Research data management (RDM) refers to the administration of data throughout a research project, including requirements on preservation and sharing after the project ends.

Digital Object Identifiers (DOIs)

What is a DOI?

A DOI is intended to be a persistent, unique identifier for digital objects such as journal articles or datasets, to enable the item to be found and cited. The DOI system is managed by the International DOI Foundation. DOIs can be incorporated into URLs so that users can always access the digital content, even if it has moved online location. Publishers use DOIs to identify articles, e.g., the DOI 10.3390/met11010050 corresponds to the article:
Shittu AA, Kolios A, Mehmanparast A. “A Systematic Review of Structural Reliability Methods for Deformation and Fatigue Analysis of Offshore Jacket Structures”. Metals. 2021; 11(1):50.

Permission for an institution such as Cranfield University to ‘mint’ and assign DOIs must be approved by a DOI Registration Agency.

Where do I find them?

“The DOI system does not provide a central search capability across all DOI names, but most web search engines will show DOI names in the results of a search by title, by name, or by topic or related terms.” – (from It is also possible to use services such as DataCite to search for the DOI of a specific article or dataset. Similarly, DOIs can be found in the “URI” field of the Bibliographic Details of records in CERES, and will usually be listed in an article’s metadata on publishers’ websites.

▶ Required tasks
[1] Answer these questions from the passage on DOIs:
(a) Which organization manages the DOI system?
(b) Who must approve an institution's permission to mint and assign DOIs?
(c) In which field of CERES records can DOIs be found?
[2] Write out the passage on DOIs word for word, starting at "Digital Object Identifiers" and ending at "DOI Registration Agency.".
[3] Write what comes next in the passage on DOIs, picking up after its last sentence.
The dataset entries are separate material from the passage on DOIs.

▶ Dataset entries

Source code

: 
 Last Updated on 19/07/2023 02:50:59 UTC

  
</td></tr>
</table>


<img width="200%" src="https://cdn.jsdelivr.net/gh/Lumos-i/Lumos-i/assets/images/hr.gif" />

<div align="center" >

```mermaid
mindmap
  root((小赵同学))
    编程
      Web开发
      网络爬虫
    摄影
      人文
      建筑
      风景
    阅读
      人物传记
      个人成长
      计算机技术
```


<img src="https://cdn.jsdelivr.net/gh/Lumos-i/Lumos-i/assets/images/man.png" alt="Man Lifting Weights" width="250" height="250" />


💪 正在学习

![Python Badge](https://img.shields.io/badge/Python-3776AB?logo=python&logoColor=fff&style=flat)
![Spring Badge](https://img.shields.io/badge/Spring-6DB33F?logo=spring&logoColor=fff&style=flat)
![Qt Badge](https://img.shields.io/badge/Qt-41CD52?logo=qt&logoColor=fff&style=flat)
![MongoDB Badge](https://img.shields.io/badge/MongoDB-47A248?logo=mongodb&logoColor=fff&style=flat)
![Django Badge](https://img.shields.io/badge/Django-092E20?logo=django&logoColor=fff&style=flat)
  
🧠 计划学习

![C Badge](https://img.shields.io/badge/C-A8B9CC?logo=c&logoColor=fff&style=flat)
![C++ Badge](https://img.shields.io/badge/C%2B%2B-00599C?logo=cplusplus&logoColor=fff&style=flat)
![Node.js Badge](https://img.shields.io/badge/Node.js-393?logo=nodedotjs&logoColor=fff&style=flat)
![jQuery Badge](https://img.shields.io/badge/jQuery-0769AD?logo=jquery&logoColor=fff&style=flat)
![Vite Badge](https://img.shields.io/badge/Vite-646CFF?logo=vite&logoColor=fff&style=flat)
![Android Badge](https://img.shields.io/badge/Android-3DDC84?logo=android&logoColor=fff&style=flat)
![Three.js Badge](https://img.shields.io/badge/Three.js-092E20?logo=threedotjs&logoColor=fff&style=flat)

▶ Responses by task
[1]
(a) The International DOI Foundation.
(b) A DOI Registration Agency.
(c) The "URI" field of the Bibliographic Details.

[2]
Digital Object Identifiers (DOIs)

What is a DOI?

A DOI is intended to be a persistent, unique identifier for digital objects such as journal articles or datasets, to enable the item to be found and cited. The DOI system is managed by the International DOI Foundation. DOIs can be incorporated into URLs so that users can always access the digital content, even if it has moved online location. Publishers use DOIs to identify articles, e.g., the DOI 10.3390/met11010050 corresponds to the article:
Shittu AA, Kolios A, Mehmanparast A. “A Systematic Review of Structural Reliability Methods for Deformation and Fatigue Analysis of Offshore Jacket Structures”. Metals. 2021; 11(1):50.

Permission for an institution such as Cranfield University to ‘mint’ and assign DOIs must be approved by a DOI Registration Agency.

[3]
What is the advantage of having a DOI?

Giving your data or article a DOI:

  • means that usage of your data/article can be followed as others use and cite it.
  • makes the data/article uniquely identifiable.
  • means you will always be identified as the creator of the cited data/article.
  • means your data/article can always be located with a simple web search.

How do I get one?

Datasets deposited in CORD will automatically be assigned a DOI once approved after submission. DOIs cannot be assigned to datasets stored in repositories not controlled by Cranfield University. Researchers who require a persistent and unique identifier for their data, should carefully consider whether their chosen repository can provide this functionality.

For journal articles, DOIs are normally created at the point of publication by a DOI Registration Agency such as CrossRef. Cranfield University does not, as a matter of routine, assign DOIs to articles.